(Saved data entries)

***

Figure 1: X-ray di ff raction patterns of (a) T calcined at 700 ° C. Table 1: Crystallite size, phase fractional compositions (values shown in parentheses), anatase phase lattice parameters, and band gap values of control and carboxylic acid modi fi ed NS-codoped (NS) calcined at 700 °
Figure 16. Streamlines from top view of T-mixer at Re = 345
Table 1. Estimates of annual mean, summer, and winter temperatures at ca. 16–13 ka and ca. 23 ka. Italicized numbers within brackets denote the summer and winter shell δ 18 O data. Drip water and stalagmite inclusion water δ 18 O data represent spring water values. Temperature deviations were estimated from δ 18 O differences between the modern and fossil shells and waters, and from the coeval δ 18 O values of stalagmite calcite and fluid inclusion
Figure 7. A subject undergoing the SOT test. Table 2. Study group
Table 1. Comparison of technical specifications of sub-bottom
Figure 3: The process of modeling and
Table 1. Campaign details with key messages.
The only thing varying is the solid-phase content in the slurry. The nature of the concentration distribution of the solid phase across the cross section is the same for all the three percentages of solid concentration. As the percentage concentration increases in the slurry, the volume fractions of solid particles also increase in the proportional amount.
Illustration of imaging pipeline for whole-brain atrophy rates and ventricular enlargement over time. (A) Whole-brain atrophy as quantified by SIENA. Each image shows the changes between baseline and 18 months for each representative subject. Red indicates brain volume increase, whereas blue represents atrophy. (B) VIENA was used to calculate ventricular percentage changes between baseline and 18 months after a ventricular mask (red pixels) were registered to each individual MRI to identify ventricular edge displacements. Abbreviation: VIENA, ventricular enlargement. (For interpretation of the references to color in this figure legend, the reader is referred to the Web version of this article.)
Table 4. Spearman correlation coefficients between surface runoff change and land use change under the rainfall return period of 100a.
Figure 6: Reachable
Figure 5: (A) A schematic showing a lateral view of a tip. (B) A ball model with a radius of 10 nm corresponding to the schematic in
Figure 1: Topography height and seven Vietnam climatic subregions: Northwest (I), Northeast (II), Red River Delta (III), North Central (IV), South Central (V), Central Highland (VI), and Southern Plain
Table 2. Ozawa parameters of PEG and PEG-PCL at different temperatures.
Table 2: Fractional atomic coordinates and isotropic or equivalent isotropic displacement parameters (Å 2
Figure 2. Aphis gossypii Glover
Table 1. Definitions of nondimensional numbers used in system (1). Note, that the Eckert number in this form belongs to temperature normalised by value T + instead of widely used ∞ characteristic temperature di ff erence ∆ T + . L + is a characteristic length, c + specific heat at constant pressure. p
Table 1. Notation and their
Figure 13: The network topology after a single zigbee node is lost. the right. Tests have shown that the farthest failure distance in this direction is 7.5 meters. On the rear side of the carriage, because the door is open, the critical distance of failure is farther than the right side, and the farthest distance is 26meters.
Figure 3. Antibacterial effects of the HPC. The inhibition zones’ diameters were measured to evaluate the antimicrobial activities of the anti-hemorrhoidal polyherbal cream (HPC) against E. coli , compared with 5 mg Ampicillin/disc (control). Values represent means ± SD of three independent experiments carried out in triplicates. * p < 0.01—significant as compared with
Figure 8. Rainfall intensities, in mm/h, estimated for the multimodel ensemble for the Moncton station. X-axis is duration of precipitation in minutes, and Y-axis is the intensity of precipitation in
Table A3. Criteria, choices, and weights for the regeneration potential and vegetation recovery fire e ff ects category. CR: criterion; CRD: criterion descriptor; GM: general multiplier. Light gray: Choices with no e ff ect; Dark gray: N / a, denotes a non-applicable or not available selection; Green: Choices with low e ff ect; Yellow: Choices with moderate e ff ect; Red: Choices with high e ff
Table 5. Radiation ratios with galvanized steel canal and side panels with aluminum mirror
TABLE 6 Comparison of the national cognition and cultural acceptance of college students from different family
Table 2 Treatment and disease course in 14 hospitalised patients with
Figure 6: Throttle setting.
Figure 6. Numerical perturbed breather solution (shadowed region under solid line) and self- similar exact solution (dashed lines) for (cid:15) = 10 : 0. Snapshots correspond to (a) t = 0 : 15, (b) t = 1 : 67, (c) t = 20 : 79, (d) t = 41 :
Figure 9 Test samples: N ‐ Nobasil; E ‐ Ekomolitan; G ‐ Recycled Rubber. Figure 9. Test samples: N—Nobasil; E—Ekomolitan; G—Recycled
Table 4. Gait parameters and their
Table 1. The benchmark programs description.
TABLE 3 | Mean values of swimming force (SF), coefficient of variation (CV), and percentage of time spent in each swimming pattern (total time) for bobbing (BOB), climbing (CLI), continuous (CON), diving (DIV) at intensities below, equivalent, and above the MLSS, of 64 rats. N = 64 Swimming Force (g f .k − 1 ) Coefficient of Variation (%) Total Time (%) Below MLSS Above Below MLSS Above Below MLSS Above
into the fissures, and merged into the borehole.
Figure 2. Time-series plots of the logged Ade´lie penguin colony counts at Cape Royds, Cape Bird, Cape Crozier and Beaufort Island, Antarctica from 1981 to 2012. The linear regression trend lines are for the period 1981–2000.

***

▶ **Assignment**:
Above are the records; retype every one exactly.

▶ **Exercise answer**:
Figure 1: X-ray di ff raction patterns of (a) T calcined at 700 ° C. Table 1: Crystallite size, phase fractional compositions (values shown in parentheses), anatase phase lattice parameters, and band gap values of control and carboxylic acid modi fi ed NS-codoped (NS) calcined at 700 °
Figure 16. Streamlines from top view of T-mixer at Re = 345
Table 1. Estimates of annual mean, summer, and winter temperatures at ca. 16–13 ka and ca. 23 ka. Italicized numbers within brackets denote the summer and winter shell δ 18 O data. Drip water and stalagmite inclusion water δ 18 O data represent spring water values. Temperature deviations were estimated from δ 18 O differences between the modern and fossil shells and waters, and from the coeval δ 18 O values of stalagmite calcite and fluid inclusion
Figure 7. A subject undergoing the SOT test. Table 2. Study group
Table 1. Comparison of technical specifications of sub-bottom
Figure 3: The process of modeling and
Table 1. Campaign details with key messages.
The only thing varying is the solid-phase content in the slurry. The nature of the concentration distribution of the solid phase across the cross section is the same for all the three percentages of solid concentration. As the percentage concentration increases in the slurry, the volume fractions of solid particles also increase in the proportional amount.
Illustration of imaging pipeline for whole-brain atrophy rates and ventricular enlargement over time. (A) Whole-brain atrophy as quantified by SIENA. Each image shows the changes between baseline and 18 months for each representative subject. Red indicates brain volume increase, whereas blue represents atrophy. (B) VIENA was used to calculate ventricular percentage changes between baseline and 18 months after a ventricular mask (red pixels) were registered to each individual MRI to identify ventricular edge displacements. Abbreviation: VIENA, ventricular enlargement. (For interpretation of the references to color in this figure legend, the reader is referred to the Web version of this article.)
Table 4. Spearman correlation coefficients between surface runoff change and land use change under the rainfall return period of 100a.
Figure 6: Reachable
Figure 5: (A) A schematic showing a lateral view of a tip. (B) A ball model with a radius of 10 nm corresponding to the schematic in
Figure 1: Topography height and seven Vietnam climatic subregions: Northwest (I), Northeast (II), Red River Delta (III), North Central (IV), South Central (V), Central Highland (VI), and Southern Plain
Table 2. Ozawa parameters of PEG and PEG-PCL at different temperatures.
Table 2: Fractional atomic coordinates and isotropic or equivalent isotropic displacement parameters (Å 2
Figure 2. Aphis gossypii Glover
Table 1. Definitions of nondimensional numbers used in system (1). Note, that the Eckert number in this form belongs to temperature normalised by value T + instead of widely used ∞ characteristic temperature di ff erence ∆ T + . L + is a characteristic length, c + specific heat at constant pressure. p
Table 1. Notation and their
Figure 13: The network topology after a single zigbee node is lost. the right. Tests have shown that the farthest failure distance in this direction is 7.5 meters. On the rear side of the carriage, because the door is open, the critical distance of failure is farther than the right side, and the farthest distance is 26meters.
Figure 3. Antibacterial effects of the HPC. The inhibition zones’ diameters were measured to evaluate the antimicrobial activities of the anti-hemorrhoidal polyherbal cream (HPC) against E. coli , compared with 5 mg Ampicillin/disc (control). Values represent means ± SD of three independent experiments carried out in triplicates. * p < 0.01—significant as compared with
Figure 8. Rainfall intensities, in mm/h, estimated for the multimodel ensemble for the Moncton station. X-axis is duration of precipitation in minutes, and Y-axis is the intensity of precipitation in
Table A3. Criteria, choices, and weights for the regeneration potential and vegetation recovery fire e ff ects category. CR: criterion; CRD: criterion descriptor; GM: general multiplier. Light gray: Choices with no e ff ect; Dark gray: N / a, denotes a non-applicable or not available selection; Green: Choices with low e ff ect; Yellow: Choices with moderate e ff ect; Red: Choices with high e ff
Table 5. Radiation ratios with galvanized steel canal and side panels with aluminum mirror
TABLE 6 Comparison of the national cognition and cultural acceptance of college students from different family
Table 2 Treatment and disease course in 14 hospitalised patients with
Figure 6: Throttle setting.
Figure 6. Numerical perturbed breather solution (shadowed region under solid line) and self- similar exact solution (dashed lines) for (cid:15) = 10 : 0. Snapshots correspond to (a) t = 0 : 15, (b) t = 1 : 67, (c) t = 20 : 79, (d) t = 41 :
Figure 9 Test samples: N ‐ Nobasil; E ‐ Ekomolitan; G ‐ Recycled Rubber. Figure 9. Test samples: N—Nobasil; E—Ekomolitan; G—Recycled
Table 4. Gait parameters and their
Table 1. The benchmark programs description.
TABLE 3 | Mean values of swimming force (SF), coefficient of variation (CV), and percentage of time spent in each swimming pattern (total time) for bobbing (BOB), climbing (CLI), continuous (CON), diving (DIV) at intensities below, equivalent, and above the MLSS, of 64 rats. N = 64 Swimming Force (g f .k − 1 ) Coefficient of Variation (%) Total Time (%) Below MLSS Above Below MLSS Above Below MLSS Above
into the fissures, and merged into the borehole.
Figure 2. Time-series plots of the logged Ade´lie penguin colony counts at Cape Royds, Cape Bird, Cape Crozier and Beaufort Island, Antarctica from 1981 to 2012. The linear regression trend lines are for the period 1981–2000.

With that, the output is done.